Blaue Blüten für lichten Schatten
Merkmale
Ästhetik
Gartenarbeit
Standort
Wiesen-Storchschnabel für naturnahe blaue Blüten im Schatten
Der Wiesen-Storchschnabel bringt eine ruhige, natürliche Blüte in schattigere Gartenbereiche. Er eignet sich für Gärtner, die eine mehrjährige, winterharte Pflanze mit wenig Pflegeaufwand suchen.
Geranium pratense passend auswählen
Der Wiesen-Storchschnabel, botanisch Geranium pratense, unterscheidet sich durch seinen aufrechten, horstigen Wuchs und seine feinen, blau gefärbten Blüten von Juni bis September. Innerhalb der Stauden-Geranien ist er eine gute Wahl für naturnahe Pflanzungen, weil er zuverlässig wieder austreibt und sich ohne aufdringliches Wuchern entwickelt.
Ausgewachsen erreicht er etwa 60 cm Höhe und meist 40 bis 50 cm Breite. Das Laub ist sommergrün, handförmig geteilt und zieht im Winter ein. Dadurch bleibt die Pflanze im Jahreslauf klar ablesbar und fügt sich gut in gemischte Beete ein.
Der richtige Platz für sichere Entwicklung
In Deutschland gedeiht diese Pflanze am besten im lichten Schatten bis Halbschatten, etwa am Gehölzrand, an einer Nordostseite oder in Beeten mit Morgenlicht. Im Sortiment der Stauden ist sie besonders interessant, wenn der Boden humos, durchlässig und im Sommer nicht dauerhaft trocken ist.
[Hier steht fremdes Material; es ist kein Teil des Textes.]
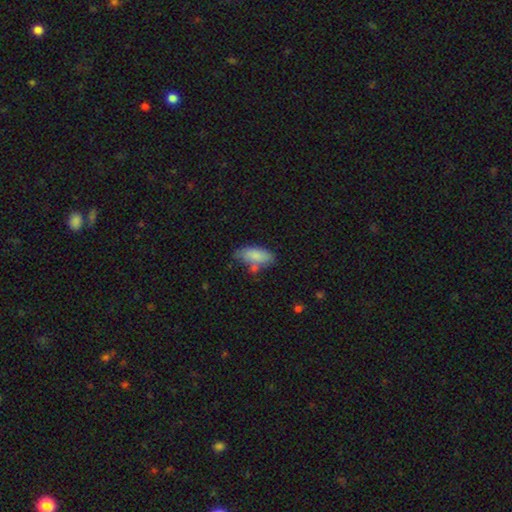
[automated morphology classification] smooth-or-featured: smooth: 83% | featured or disk: 10% | star or artifact: 7%
  how-rounded: in between: 84% | cigar-shaped: 14% | round: 2%
  merging: none: 57% | minor disturbance: 25% | merger: 12% | major disturbance: 7%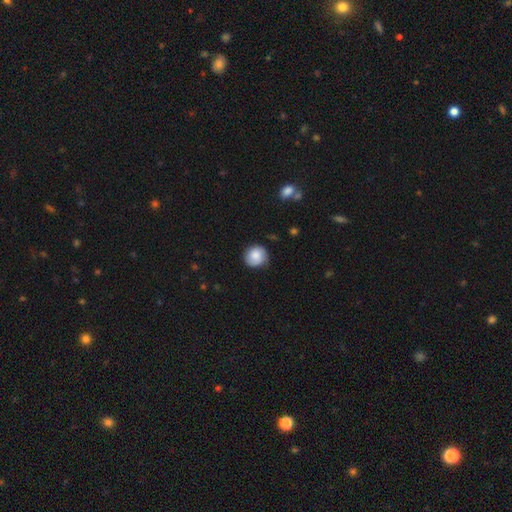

Geranium pratense für Wildblumenwiesen passt zu naturnahen Flächen, ruhigen Rabatten, lockeren Pflanzungen unter Sträuchern und größeren Kübeln mit gleichmäßiger Wasserversorgung. Gute Begleiter sind Frauenmantel, Akelei, Sterndolde, Farne und zarte Gräser. Tiefer, trockener Schatten kann die Blüte deutlich verringern.
Pflanzen und pflegen im Jahreslauf
Gepflanzt wird bevorzugt im Frühjahr oder frühen Herbst, solange der Boden frostfrei ist. Lockern Sie schwere Erde mit Kompost und etwas Sand, damit keine Staunässe entsteht. Nach dem Einsetzen gründlich angießen und in den ersten Wochen gleichmäßig feucht halten.
Im Frühjahr entfernen Sie abgestorbene Reste bodennah. Eine dünne Kompostgabe unterstützt den neuen Austrieb, ohne die Pflanze weich und anfällig zu machen.
So bleibt der Wiesen-Storchschnabel winterhart und gesund
Der Wiesen-Storchschnabel ist bis etwa -22 °C winterhart. Bei Frost sterben die oberirdischen Teile zurück, der Wurzelstock bleibt geschützt im Boden und treibt im Frühjahr wieder aus. Eine Laubschicht ist nur in sehr rauen Lagen oder bei jungen Pflanzen sinnvoll.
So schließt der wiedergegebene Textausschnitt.